Le versement d’une aide financière peut être soumis à des obligations.

Cette contre-partie est d’ailleurs implicitement évoquée lors de nos entretiens :

« C’est le côté financier qui prime beaucoup pour les gens, ils sont toujours en train de demander des choses au niveau financier. Alors… bah moi je demande plutôt au niveau social, insertion, au niveau enfants comment ça se passe… mais… voilà le financier revient à la charge assez facilement donc… dans un entretien mensuel on parle souvent de budget »

Ici, nous pouvons observer que pour l’assistant·e social·e, parler simplement de la partie financière de l’aide sociale est considéré comme insuffisant, voir péjoratif.
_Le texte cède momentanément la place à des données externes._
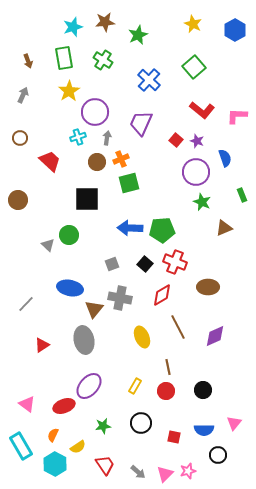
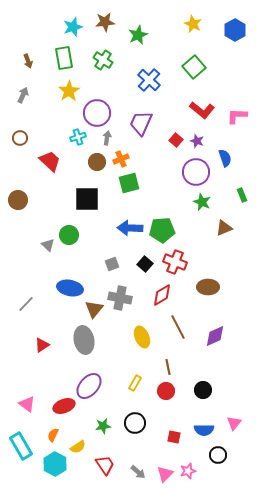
purple circle at (95, 112): moved 2 px right, 1 px down
yellow rectangle at (135, 386): moved 3 px up
black circle at (141, 423): moved 6 px left
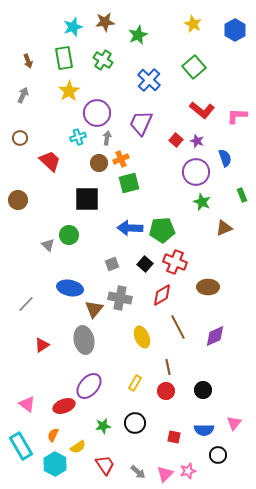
brown circle at (97, 162): moved 2 px right, 1 px down
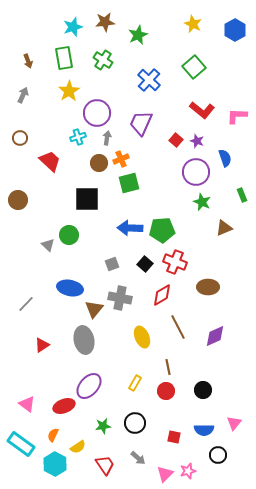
cyan rectangle at (21, 446): moved 2 px up; rotated 24 degrees counterclockwise
gray arrow at (138, 472): moved 14 px up
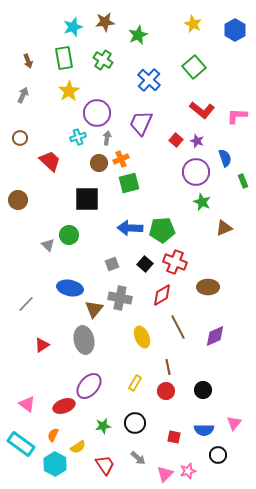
green rectangle at (242, 195): moved 1 px right, 14 px up
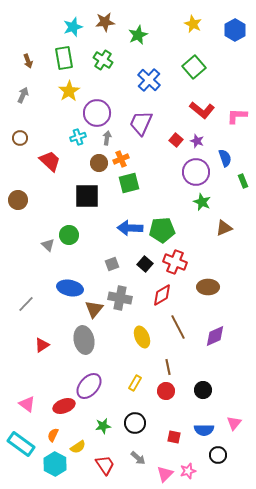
black square at (87, 199): moved 3 px up
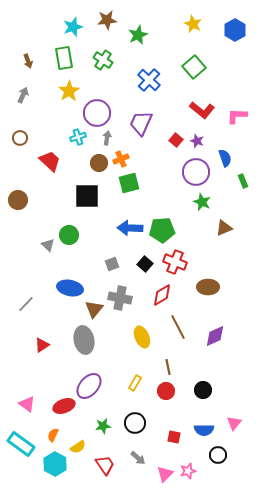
brown star at (105, 22): moved 2 px right, 2 px up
Il·elle remet donc la contre-prestation, c’est-à-dire l’insertion, au centre des objectifs de l’aide.

Ainsi, même si l’aide sociale est évoqué comme un droit, qui peut être invoqué en fonction des besoins des individus et qui ne dépend ni d’une cotisation ou de la cause qui a mené à ses besoins, il ne peut pas être invoqué sans contrepartie.

Cette contre-partie d’ « insertion » est justement ce qui nous intéresse pour analyser le processus d’intégration en tant que processus d’inclusion et d’exclusion des membres de la société, en particulier des personnes étrangères.